## What you are asked to do
Filter task. Return each line of the material that holds the string "бедности".

** Opening Exercise input block **

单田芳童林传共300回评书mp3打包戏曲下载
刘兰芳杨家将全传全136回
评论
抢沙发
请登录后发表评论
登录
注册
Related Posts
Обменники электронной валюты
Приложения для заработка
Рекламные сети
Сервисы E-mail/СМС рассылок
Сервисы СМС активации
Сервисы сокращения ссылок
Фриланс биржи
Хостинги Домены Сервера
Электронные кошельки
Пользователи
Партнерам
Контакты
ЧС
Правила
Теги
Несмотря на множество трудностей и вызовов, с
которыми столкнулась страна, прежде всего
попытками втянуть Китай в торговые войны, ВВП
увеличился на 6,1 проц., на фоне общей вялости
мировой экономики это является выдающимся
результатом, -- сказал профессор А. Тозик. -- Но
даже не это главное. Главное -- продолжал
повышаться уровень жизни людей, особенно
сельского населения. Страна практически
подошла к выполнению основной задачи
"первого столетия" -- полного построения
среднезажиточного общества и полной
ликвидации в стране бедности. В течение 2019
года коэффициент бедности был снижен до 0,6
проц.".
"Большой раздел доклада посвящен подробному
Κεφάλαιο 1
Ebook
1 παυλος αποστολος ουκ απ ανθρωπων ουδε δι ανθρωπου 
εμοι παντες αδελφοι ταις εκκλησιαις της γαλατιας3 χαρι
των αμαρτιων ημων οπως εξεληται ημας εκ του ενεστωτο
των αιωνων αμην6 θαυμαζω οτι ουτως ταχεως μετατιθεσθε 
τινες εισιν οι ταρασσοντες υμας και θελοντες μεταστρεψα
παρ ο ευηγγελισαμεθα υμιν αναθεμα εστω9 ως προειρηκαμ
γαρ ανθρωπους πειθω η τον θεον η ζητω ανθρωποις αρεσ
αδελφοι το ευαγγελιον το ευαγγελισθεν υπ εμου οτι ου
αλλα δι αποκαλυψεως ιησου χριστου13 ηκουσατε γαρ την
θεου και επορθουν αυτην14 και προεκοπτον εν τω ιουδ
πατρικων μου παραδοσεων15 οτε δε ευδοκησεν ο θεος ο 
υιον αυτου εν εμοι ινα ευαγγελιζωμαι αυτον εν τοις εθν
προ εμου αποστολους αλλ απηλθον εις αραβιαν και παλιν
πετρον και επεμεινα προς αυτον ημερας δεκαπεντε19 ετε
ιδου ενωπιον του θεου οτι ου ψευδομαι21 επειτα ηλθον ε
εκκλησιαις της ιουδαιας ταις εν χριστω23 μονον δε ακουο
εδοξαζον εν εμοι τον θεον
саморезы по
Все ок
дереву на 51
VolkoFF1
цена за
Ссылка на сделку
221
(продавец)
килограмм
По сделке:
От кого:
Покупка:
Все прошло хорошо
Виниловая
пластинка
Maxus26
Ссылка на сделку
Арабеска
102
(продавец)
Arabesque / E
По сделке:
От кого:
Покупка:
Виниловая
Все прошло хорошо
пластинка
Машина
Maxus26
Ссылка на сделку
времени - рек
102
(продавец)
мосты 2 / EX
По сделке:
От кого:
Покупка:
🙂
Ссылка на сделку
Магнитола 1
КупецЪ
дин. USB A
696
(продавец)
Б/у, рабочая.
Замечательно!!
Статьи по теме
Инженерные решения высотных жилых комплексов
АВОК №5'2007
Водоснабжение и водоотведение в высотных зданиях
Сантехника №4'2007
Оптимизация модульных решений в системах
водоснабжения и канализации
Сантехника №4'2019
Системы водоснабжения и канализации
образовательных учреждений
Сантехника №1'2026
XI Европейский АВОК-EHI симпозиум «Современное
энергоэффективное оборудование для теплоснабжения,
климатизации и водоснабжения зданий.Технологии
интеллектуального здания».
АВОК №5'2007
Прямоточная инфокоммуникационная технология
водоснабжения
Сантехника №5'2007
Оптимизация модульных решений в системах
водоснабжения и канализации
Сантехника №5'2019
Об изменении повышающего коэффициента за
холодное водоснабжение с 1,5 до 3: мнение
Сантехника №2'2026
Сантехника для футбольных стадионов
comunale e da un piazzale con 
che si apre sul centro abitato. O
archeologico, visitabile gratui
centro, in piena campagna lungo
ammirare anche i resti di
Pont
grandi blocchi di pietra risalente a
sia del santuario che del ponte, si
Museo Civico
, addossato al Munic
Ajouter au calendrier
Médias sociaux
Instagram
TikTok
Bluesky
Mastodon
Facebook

** Closing Exercise input block **

## Completed task
ликвидации в стране бедности. В течение 2019
года коэффициент бедности был снижен до 0,6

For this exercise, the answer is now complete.